Seitentext →
┌────────
Also wie ein "Kinderfilm" sah das in dem Trailer jetzt nun nicht unbedingt aus. Möglicherweise ne Definitionsfrage, aber Kinderfilme sind für mich sowas wie König der Löwen zB...


----------



## Tariguz (24. Januar 2017)

Ich habe immer so das Gefühl dass sich Superheldenfilme an Kindern und Jugentlichen orientieren. FSK 12, niedriger Gewaltgrad, anspruchslose Geschichte, starke Protagonisten, "positiver" Krieg oder Konflikt,  Farbtöne meist grell, sehr gute Effekte... weißt du was ich meine? Wobei mir einfällt dass ich auch ein paar Erwachsene kenne die so etwas gerne schauen gerade wenn es bekannte Marken (Spiderman, Transformers usw.) sind die sie noch aus der Kindheit kennen.


----------



## Spiritogre (24. Januar 2017)
└────────
Bereitgestellte Daten →
┌────────
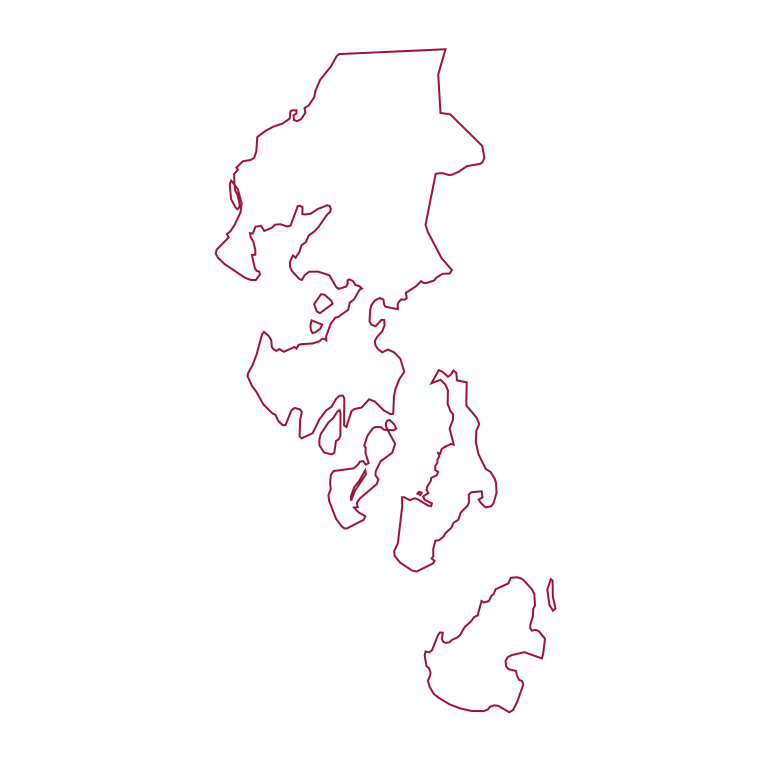 Cururupu, Brazil, rotated 178°
{"feature_id": "56859067B43503002903700", "entity_name": "Cururupu", "entity_type": "district", "adm_level": 2, "iso_a3": "BRA", "parent_name": "Brazil", "parent_adm1": "", "projection": "equal_earth", "projection_center": [-44.811, -1.604], "detail": "fine", "context": "isolated", "style": "outline", "palette": "rose", "viewbox_px": 768, "rotation_deg": 178, "n_neighbors": 0, "source": "geoboundaries", "source_scale": "gbopen_adm2", "svg_char_len": 6151}
<svg xmlns="http://www.w3.org/2000/svg" viewBox="0 0 768 768"><g transform="rotate(178 384 384)"><path d="M526.5,588.5L523.2,583.5L519.9,569.4L521.5,560.4L527.6,548.4L532.3,541.8L535.7,539.4L534.1,535.9L546.6,524.1L547.6,520.0L545.5,516.0L539.0,509.3L518.9,494.8L513.3,492.6L508.5,492.4L504.1,497.8L504.8,500.7L507.5,501.6L509.1,504.5L511.5,517.5L508.1,517.7L507.9,522.6L509.7,531.1L512.1,535.2L512.7,539.4L509.9,539.0L506.9,545.7L501.4,546.3L498.3,541.1L490.8,544.0L487.4,547.0L482.2,547.3L475.1,544.8L471.9,545.4L464.0,564.8L461.7,565.1L459.3,563.6L459.7,556.6L457.3,556.2L451.3,556.7L444.3,561.1L434.5,564.6L432.1,563.9L431.0,561.2L431.9,557.8L434.9,555.4L443.7,543.5L448.1,539.0L453.9,535.2L457.2,528.4L461.6,525.6L463.9,519.1L467.9,513.3L470.6,515.7L473.8,509.1L473.8,504.4L472.2,500.2L464.8,491.7L462.4,490.9L459.4,495.7L454.7,498.9L446.0,498.6L434.8,494.6L428.3,482.4L425.7,480.7L418.4,482.7L416.7,485.6L416.9,488.8L414.8,489.8L411.4,487.9L409.0,483.9L405.2,482.7L402.7,480.2L404.9,479.4L411.1,469.5L415.3,466.6L417.2,459.4L427.5,452.6L430.2,452.1L435.0,446.4L440.1,433.8L440.1,429.7L442.0,431.3L444.6,431.3L446.8,429.1L454.0,427.0L465.5,426.7L468.0,426.1L470.2,422.4L472.2,424.1L483.0,419.7L487.3,422.6L490.4,420.8L493.0,422.5L494.8,424.7L495.2,431.8L497.7,436.2L502.1,440.3L504.1,438.0L510.4,417.7L514.7,407.4L519.3,399.9L520.1,396.5L516.1,386.8L511.9,380.8L505.1,367.6L496.6,358.6L493.4,356.8L491.0,350.8L486.7,346.4L483.9,346.3L477.4,360.9L474.1,363.2L468.6,361.4L467.1,358.7L469.0,351.7L470.2,334.7L468.3,332.6L457.1,337.3L449.4,351.5L442.8,359.5L437.1,363.2L432.3,371.0L428.5,373.9L425.4,373.8L424.2,370.8L425.3,344.2L423.0,342.4L417.5,357.8L414.6,360.0L407.3,361.2L399.4,369.2L393.8,366.8L385.1,357.6L378.4,353.6L375.8,353.9L374.5,371.1L372.9,378.2L368.6,388.1L363.3,395.5L366.8,408.6L372.9,415.4L378.9,418.3L384.7,415.7L389.0,419.2L391.4,423.5L391.5,427.6L389.3,431.3L383.9,436.8L381.4,442.7L381.5,447.9L384.2,448.3L390.4,442.0L394.5,443.7L396.3,447.2L395.2,458.3L393.9,463.2L390.2,467.8L385.2,470.1L381.6,468.4L381.1,463.5L379.8,461.1L367.6,458.3L367.5,463.7L365.8,466.0L363.9,468.0L360.7,467.5L358.3,468.9L358.9,474.4L348.6,480.5L343.3,485.4L340.8,483.6L338.3,483.4L330.3,485.7L328.0,488.4L321.7,492.1L314.5,492.1L312.2,495.5L322.2,508.0L334.9,534.4L336.9,541.8L325.0,592.3L318.7,592.8L311.5,590.5L308.7,590.8L301.8,593.6L293.4,598.9L279.8,600.7L277.5,602.8L275.8,607.0L277.5,618.5L308.3,651.1L318.1,652.9L319.0,691.4L310.9,716.4L417.3,715.3L420.0,713.2L425.8,703.4L437.2,690.2L442.2,679.6L443.7,673.1L449.5,665.0L453.8,662.5L453.1,657.9L457.5,651.6L461.8,649.7L464.8,651.1L465.0,655.8L462.1,657.3L462.0,660.6L465.9,660.7L467.9,659.9L469.0,652.6L471.1,651.1L476.6,647.7L485.8,645.0L493.8,641.0L502.0,635.2L503.5,621.1L505.8,614.6L509.3,612.6L517.3,611.5L523.9,605.5L522.5,603.4L526.5,598.9L526.5,588.5ZM281.1,58.4L270.3,51.6L266.4,53.6L261.8,62.0L255.3,78.8L256.4,82.3L259.4,83.7L261.5,88.6L262.0,92.6L269.6,94.7L271.8,97.7L272.2,103.0L269.9,106.7L265.8,108.6L253.0,111.1L235.8,104.2L234.4,108.5L232.0,123.8L237.9,131.6L241.1,133.0L244.9,132.4L246.4,134.9L246.0,139.0L243.3,146.6L242.7,154.1L240.8,157.5L241.1,168.6L243.1,173.4L250.1,181.7L252.7,184.4L257.6,186.2L264.1,185.9L266.7,180.4L279.6,175.0L281.9,170.0L284.1,168.5L286.8,163.4L291.8,162.2L294.1,163.8L298.5,149.5L302.2,147.8L305.4,143.7L311.8,138.3L317.2,129.9L319.6,128.2L325.3,125.7L327.3,123.7L331.0,123.1L333.7,124.1L335.0,126.9L333.9,133.4L336.7,133.7L338.8,131.2L345.3,116.3L348.2,114.2L351.8,115.2L352.8,111.4L351.5,100.7L348.9,98.3L347.6,94.3L348.0,91.2L350.5,86.0L348.9,79.6L344.9,72.4L339.8,68.1L329.5,61.5L319.6,57.3L308.0,54.2L295.6,53.6L291.1,55.4L289.5,57.8L285.0,59.0L281.1,58.4ZM292.7,347.3L302.5,359.6L301.3,382.8L311.0,385.1L311.3,392.6L314.1,395.0L317.4,390.5L319.8,389.1L325.7,394.6L328.8,395.9L336.5,383.1L327.3,386.2L322.9,381.6L320.3,375.3L321.1,362.0L318.6,354.6L316.0,351.2L316.4,345.7L320.0,337.3L316.4,321.0L319.3,321.7L326.4,318.5L328.8,316.7L330.2,312.4L332.3,313.1L331.2,310.0L333.2,306.4L333.4,303.4L335.7,300.2L335.8,296.3L333.0,294.2L334.6,290.9L340.1,288.4L340.6,285.6L344.3,280.1L345.2,277.1L343.5,273.4L348.9,270.2L347.3,266.7L340.3,263.0L341.1,260.3L344.3,261.0L354.5,267.7L357.5,268.7L362.3,267.0L367.4,270.0L370.0,270.2L370.0,261.6L375.3,227.0L376.0,223.7L379.6,216.8L379.4,211.9L374.3,205.1L362.5,196.6L358.0,195.4L341.3,203.0L339.7,205.5L342.5,207.9L340.8,209.9L340.5,217.4L338.1,225.7L334.5,225.9L329.8,229.5L327.9,232.7L321.7,238.0L319.4,242.9L314.3,245.8L312.0,252.6L304.7,259.6L303.3,262.7L303.1,270.5L300.7,272.7L290.2,273.4L289.5,267.1L293.3,265.3L291.7,262.1L286.9,257.1L281.1,258.1L278.8,260.9L275.3,271.3L275.5,281.2L276.6,285.4L280.6,292.4L285.4,295.7L292.0,310.6L294.3,322.6L293.4,333.8L290.2,340.7L292.7,347.3ZM381.9,337.9L385.6,338.3L388.7,341.0L394.3,341.3L396.8,340.0L402.4,332.8L405.9,323.3L404.5,321.0L405.0,315.9L402.1,305.5L404.9,304.0L407.6,307.7L410.8,307.2L412.7,304.3L417.4,300.7L437.4,298.8L440.3,294.8L441.3,287.2L440.9,281.0L443.4,274.8L442.9,269.2L436.7,251.1L431.3,243.2L428.6,241.1L425.9,241.0L408.9,249.1L407.3,252.5L413.5,256.3L418.3,261.6L414.6,261.9L415.3,266.2L412.0,270.5L394.9,284.1L392.9,288.8L395.8,293.3L395.2,297.3L390.1,306.9L378.2,314.9L375.0,323.8L381.9,337.9ZM421.0,272.8L417.3,282.1L412.2,287.9L405.8,298.4L405.2,294.5L416.8,278.2L420.9,268.6L421.0,272.8ZM431.9,357.7L435.9,351.7L440.8,347.6L449.1,336.0L450.5,330.9L450.7,325.1L446.3,317.6L438.7,315.5L436.1,317.0L434.0,328.6L431.0,330.6L429.4,333.7L428.5,356.5L429.3,359.5L431.9,357.7ZM443.8,475.9L451.0,466.3L448.6,458.8L445.5,457.1L432.5,466.0L433.7,469.0L440.3,475.3L443.8,475.9ZM526.5,588.5L529.6,592.5L531.2,589.1L530.4,574.0L526.2,565.7L524.3,563.7L522.5,565.7L522.0,568.6L524.0,578.9L525.9,582.3L526.5,588.5ZM224.1,183.1L228.0,172.8L226.4,157.5L223.0,151.5L220.4,153.8L222.7,165.4L222.4,181.6L224.1,183.1ZM455.5,444.9L455.2,440.6L453.7,437.4L450.9,438.0L445.8,441.4L443.7,445.5L454.1,450.1L455.5,444.9ZM381.9,337.9L375.8,337.5L373.3,339.0L375.2,343.3L379.7,347.9L382.2,347.1L383.5,344.4L383.4,341.3L381.9,337.9ZM354.4,273.2L351.5,271.8L350.2,274.0L352.6,275.1L354.4,273.2Z" fill="none" stroke="#9f1239" stroke-width="2"/></g></svg>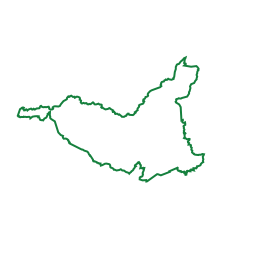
└────────
Kurzauftrag 1 →
Gib aus dem Seitentext über Superheldenfilme die Passage aus, die mit „Also wie ein“ beginnt und bis „Tariguz (24. Januar 2017)“ reicht.
Kurzauftrag 2 →
Wie lautet der Satz „Also wie ein ‚Kinderfilm‘ sah das in dem Trailer jetzt nun nicht unbedingt aus.“ aus dem Seitentext über Superheldenfilme auf Englisch?
Kurzauftrag 3 →
Wie geht der Seitentext über Superheldenfilme nach seiner letzten Zeile weiter? Schreib die Fortsetzung.
Die Daten werden hierfür nicht gebraucht.

Lösung 1 →
Also wie ein "Kinderfilm" sah das in dem Trailer jetzt nun nicht unbedingt aus. Möglicherweise ne Definitionsfrage, aber Kinderfilme sind für mich sowas wie König der Löwen zB...


----------



## Tariguz (24. Januar 2017)

Lösung 2 →
Well, it didn't exactly look like a "children's film" in the trailer.

Lösung 3 →
Ach, Russland hat einige (wenige) sehr schöne fantastische Filme, die sich auch nicht unbedingt an Kinder richten, einer meiner Lieblingsfilme ist Wächter der Nacht (sehr schöne, intelligent erzählte Geschichte, leider scheinbar aber wohl ein wenig zu kompliziert / anspruchsvoll erzählt für den Durchschnittszuschauer. Der zweite Teil, Wächter des Tages, war dann allerdings leider erheblich schlechter. Aber auch Dark World - Das Tal der Hexenkönigin fand ich ausgesprochen gut. 

Dieser Guardians Film wirkt hingegen, auch wenn er sich wohl ziemlich an den Marvel Filmen orientiert, irgendwie dennoch ziemlich interessant.


----------



## Wut-Gamer (24. Januar 2017)

Wozu braucht Russland Superhelden? Die haben doch Putin


----------



## OldShatterhand (24. Januar 2017)

Sieht lustig aus.


----------



## sauerlandboy79 (24. Januar 2017)

Was ist eigentlich aus dieser "Nochnoi Dozor"-Reihe geworden? Die blieb doch nach Teil 2 noch unvollendet, oder?


----------



## Spiritogre (24. Januar 2017)

sauerlandboy79 schrieb:


> Was ist eigentlich aus dieser "Nochnoi Dozor"-Reihe geworden? Die blieb doch nach Teil 2 noch unvollendet, oder?


Ja, die nannte ich ja in meinem Beitrag. Ich fand den 2. Film halt leider überhaupt nicht mehr so gut wie noch den ersten. War wahrscheinlich dann auch gefloppt und sie haben die Reihe begraben.


----------



## schokoeis (25. Januar 2017)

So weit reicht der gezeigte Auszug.